Smiling Gas Can Man Terrifies Teens in Arkansas, Someone Hold My Beer

MOUNTAIN VIEW, AR — Two teenage girls were left hysterical Friday night after encountering what they describe as a “smiling demon man with a gas can and no regard for blinking.” The girls, on a late-night backroad drive, ran out of gas near Dead Possum Hollow, a spot locals already avoid for obvious reasons.

According to 17-year-old driver Kaylee McGraw, the girls had just finished screaming along to a breakup playlist when the car sputtered to a stop. Moments later, a tall dark figure emerged from the tree line carrying a rusty gas can and a smile so wide it “felt illegal.” He never spoke. He never blinked. He just smiled like a lunatic from a cursed toothpaste ad.

Passenger Jenna Slate, 16, reportedly attempted to lock the doors but pressed the window switch instead, making eye contact with the man for eight full seconds. “He looked into my soul,” she later said. “Then calmly filled the tank like this was his job.” The girls were too frozen with fear to scream until it was too late.

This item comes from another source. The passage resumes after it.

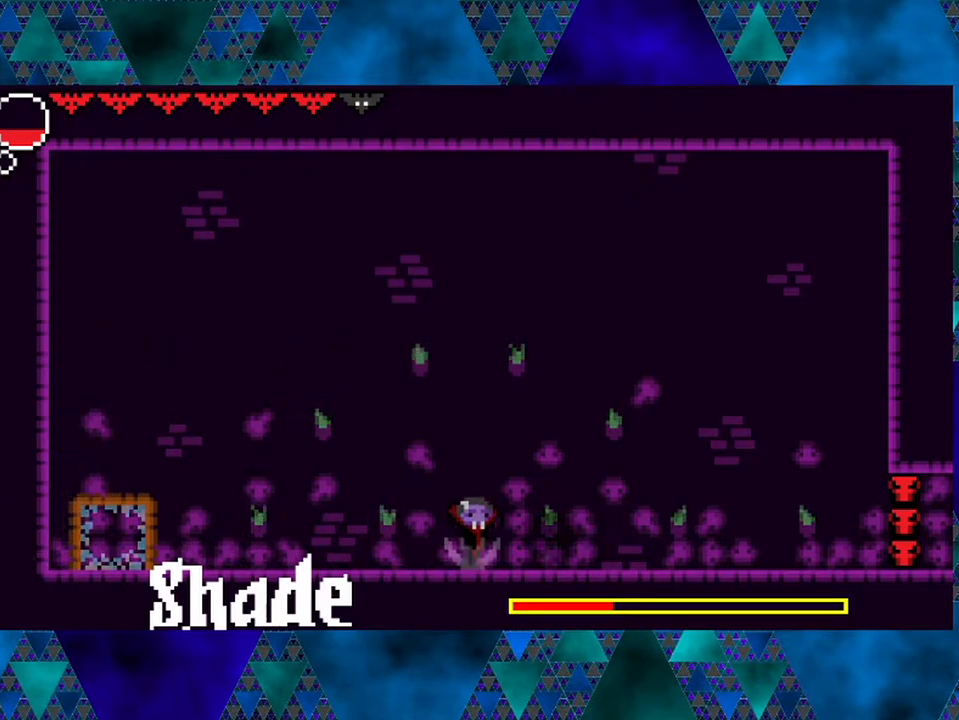
{"buttons": ["DPAD_LEFT"], "left_stick": "center", "right_stick": "center", "events": [[267, "DPAD_LEFT", "down"], [417, "B", "up"]]}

After silently topping off the gas, the figure gently closed the tank lid, turned toward the forest, and began walking backward into the woods. Eyewitnesses say he started laughing softly until his head unexpectedly rolled off his shoulders and landed with a wet thud. His body kept walking. The girls immediately leapt into the car, drove thirty miles over the speed limit, and cried at a Dollar General.

Sheriff’s deputies arrived shortly after but found no trace of the man, only the empty gas can and several damp boot prints. Locals aren’t surprised. “That’s just Carl,” said one gas station attendant. “He’s been dead since ‘94 but still enjoys helping stranded folks. Creepy? Sure. But reliable.”